Następna kampania rozpoczęła się spektakularnie źle. 9 porażek w pierwszych 13 meczach. W 12. serii gier Leeds dostało łomot 6:1 od Portsmouth, co zdecydowało o losie Petera Reida. Nowym trenerem został Eddie Gray i przez krótką chwilę sytuacja wygląda nieco lepiej. 9 punktów w pięciu meczach to najlepsza seria w całym sezonie. Ostatecznie na nic się to nie zdało. Od października nie wysunęli nosa poza ostatnią trójkę i ramię w ramię z Wolverhampton i Leicester żegnają angielską elitę. Zwrot „ramię w ramię” nie jest użyty tu przypadkowo, wszystkie te drużyny skończyły z taką samą liczbą punktów – 33. Taka sytuacja w historii ligi przydarzyła się tylko raz.

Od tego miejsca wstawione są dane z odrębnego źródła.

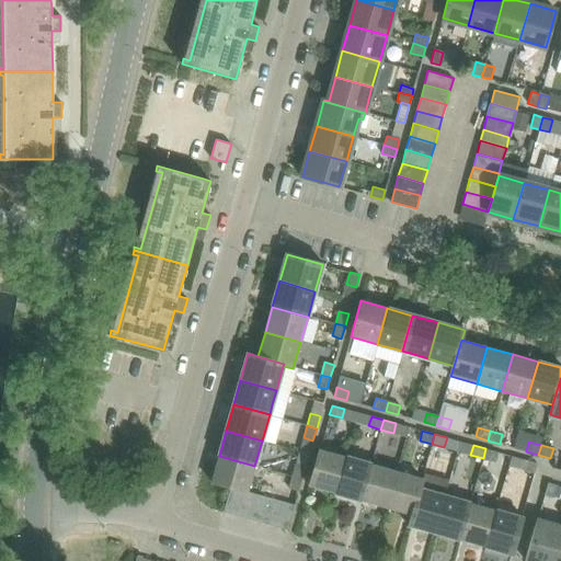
[(497,453),(485,448),(483,458),(495,461),(497,453)]
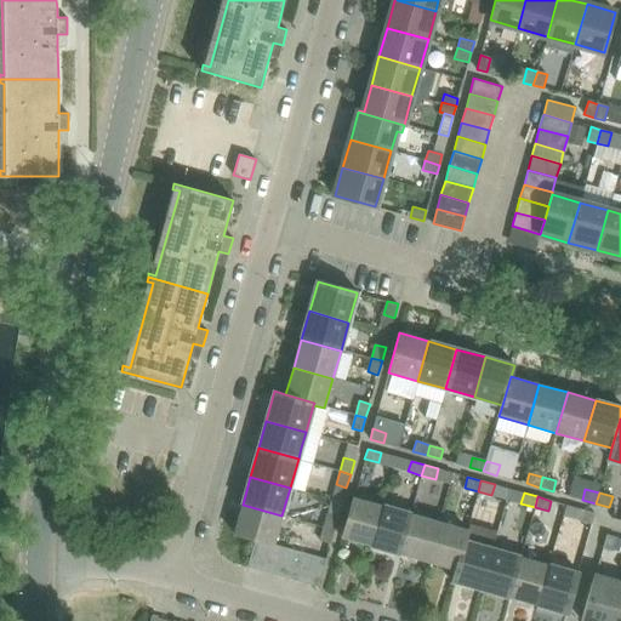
[(342,536),(370,545),(382,506),(353,497),(342,536)]
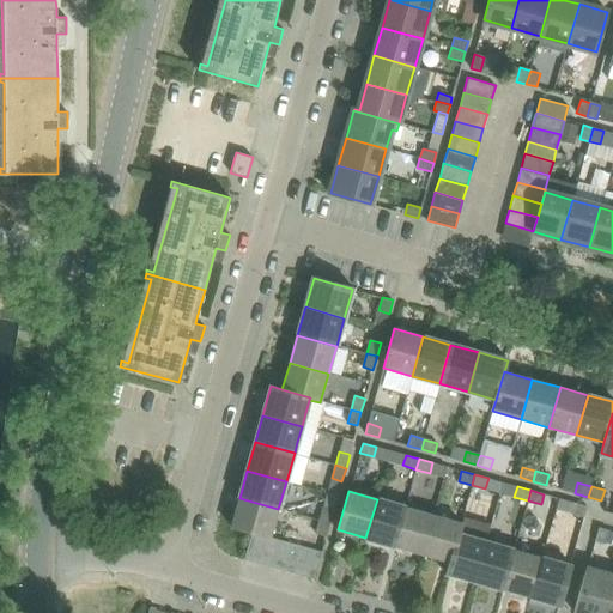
[(252,533),(266,536),(271,538),(278,509),(240,498),(231,527),(252,533)]
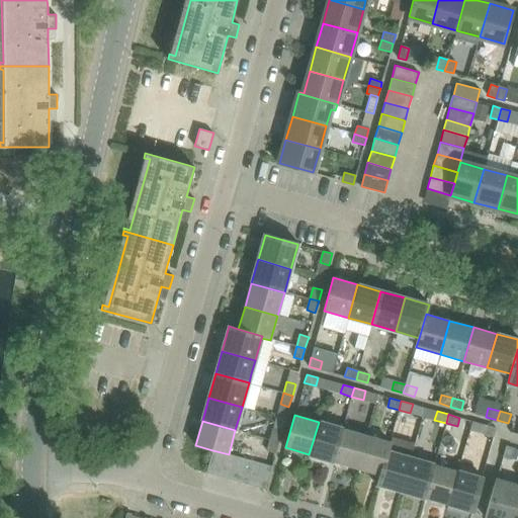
[(319,422),(309,454),(310,454),(309,455),(332,462),(333,461),(342,428),(319,422)]
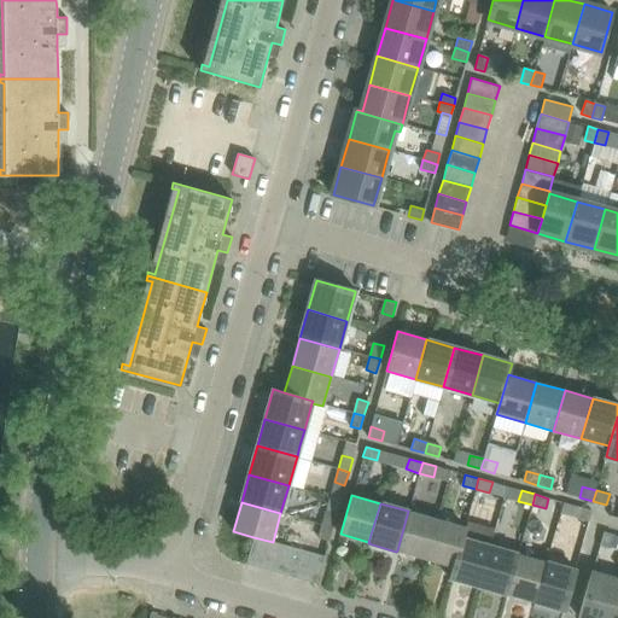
[(588,520),(589,520),(592,511),(578,507),(575,517),(588,520)]
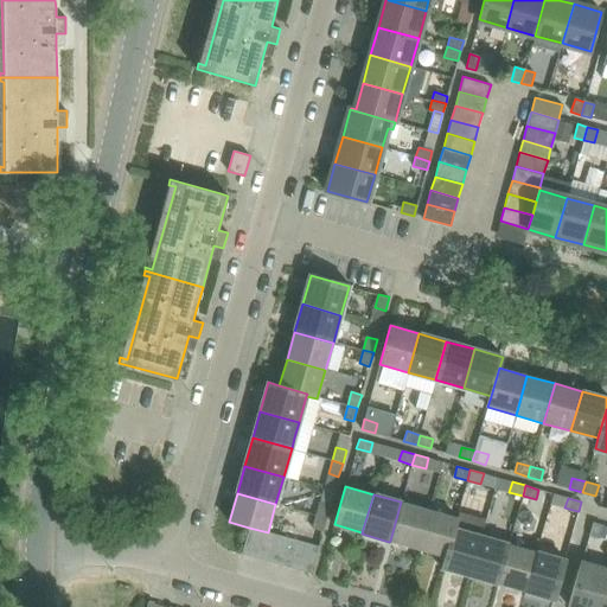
[(320,502),(317,515),(326,518),(331,505),(320,502)]
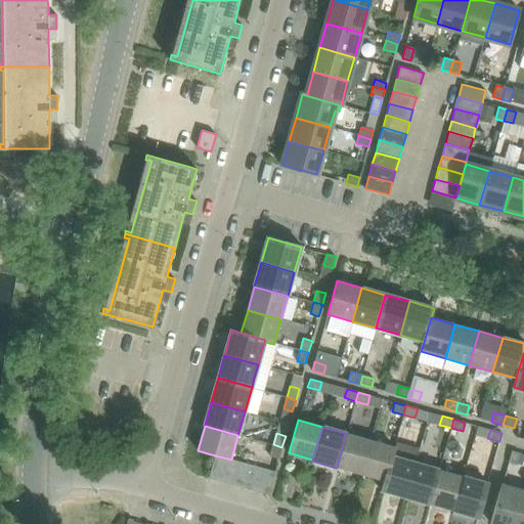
[(346,433),(337,467),(360,473),(369,441),(369,440),(346,433)]
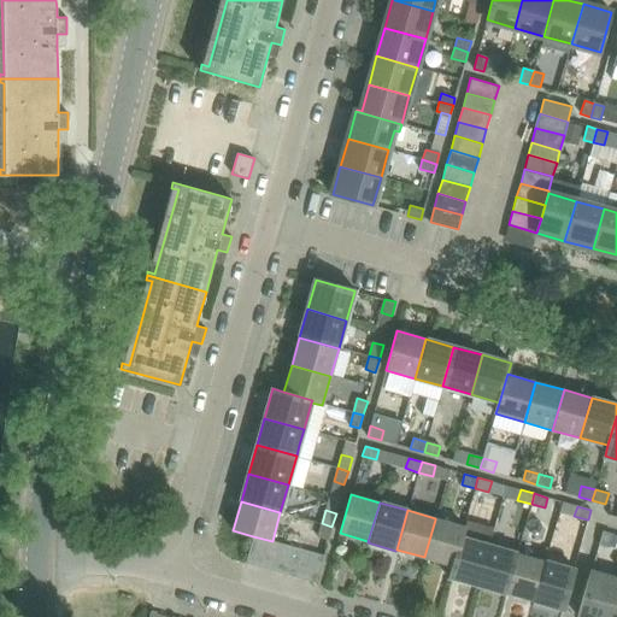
[(460,538),(462,538),(464,528),(435,519),(424,557),(452,565),(460,538)]
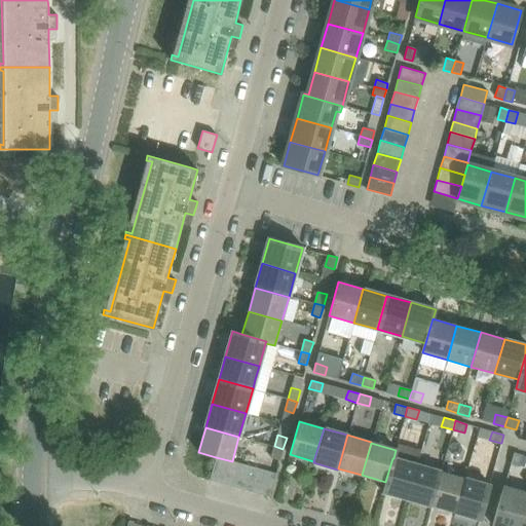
[(279,460),(283,449),(274,446),(271,457),(279,460)]
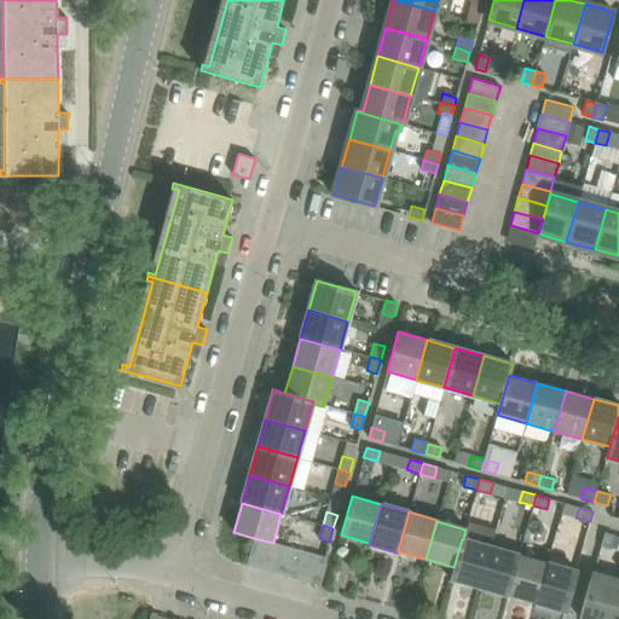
[(605,532),(601,545),(611,549),(614,537),(614,536),(605,532)]
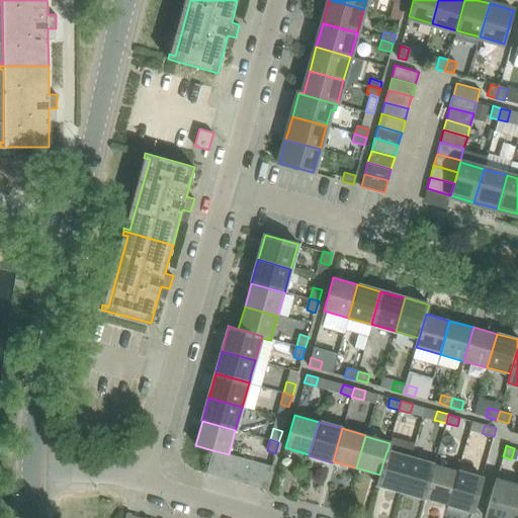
[(218,476),(225,453),(212,450),(206,472),(218,476)]
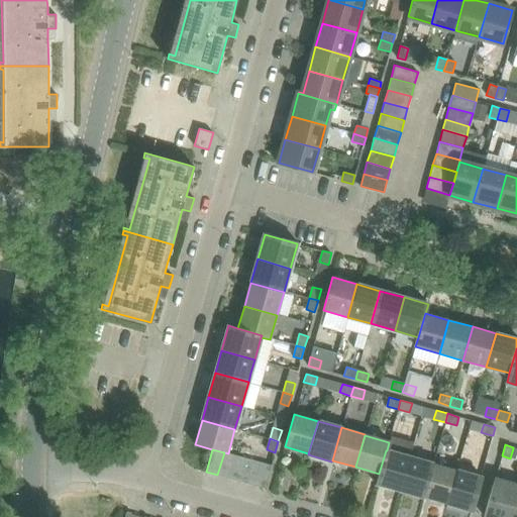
[(379,474),(377,483),(400,490),(409,457),(387,450),(386,450),(379,474)]
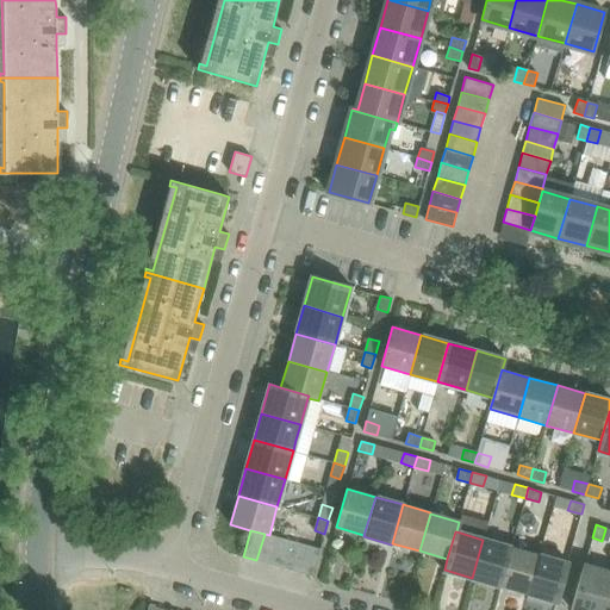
[(271,565),(278,537),(269,535),(265,534),(256,560),(271,565)]
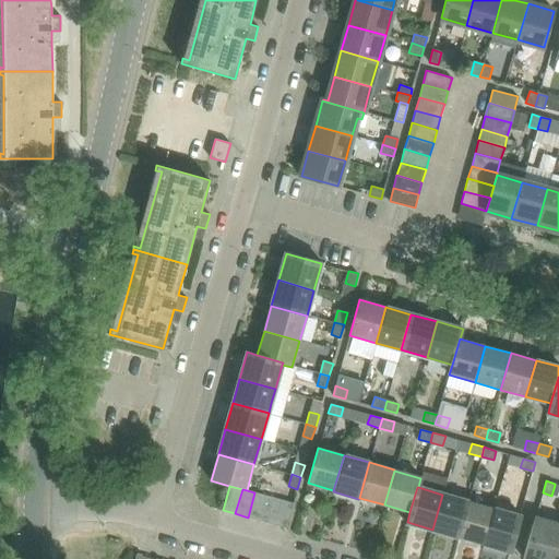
[(261,521),(268,496),(254,492),(248,518),(261,521)]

O późniejszych problemach i kolejnych degradacjach można pisać godzinami i może przyjdzie na to czas kiedy indziej. W tym momencie zadajmy sobie inne pytanie. Kto grał wówczas na Elland Road? A chociażby James Milner, Alan Smih, Paul Robinson czy Mark Viduka. Tak jak już zostało wspomniane, powrót zajął Leeds 16 lat, a fani świętowali to wydarzenie śpiewająco.

12 wzmocnień i fiasko

Aston Villa na najwyższym szczeblu ligowym znajdowała się nieprzerwanie od 1975 roku. Ta znakomita passa trwała do roku 2016. Przed rozpoczęciem kampanii 2015/16 The Villans wydali blisko 50 milionów funtów na wzmocnienia w postaci 12 graczy. Wśród nich na Villa Park przyszły takie nazwiska jak Idrissa Gueye, Joleon Lescott, Jordan Ayew i Adama Traore. Menedżerem drużyny był Tim Sherwood, który rok wcześniej uratował zespół przed spadkiem, kończąc 3 punkty nad strefą spadkową.

W następnym sezonie już nie udało mu się tego powtórzyć. Po zdobyciu czterech punktów w pierwszych dziesięciu meczach Sherwood został zwolniony. W jego miejsce zatrudniono Remiego Grade’a, ale nie odmieniło to sytuacji. Aston Villa zaliczyła passę 11 porażek z rzędu i zakończyła rozgrywki z marnymi 17 punktami.

Do powyższych ekip można dodać Stoke z sezonu 2017/18 czy Newcastle i gorzkie pożegnanie w 2009 roku. I bez nich to zestawienie drużyn jest wystarczająco okazałe. Everton na pewno nie chce w tym sezonie dołączyć do tego grona, jakkolwiek szacowne by ono nie było.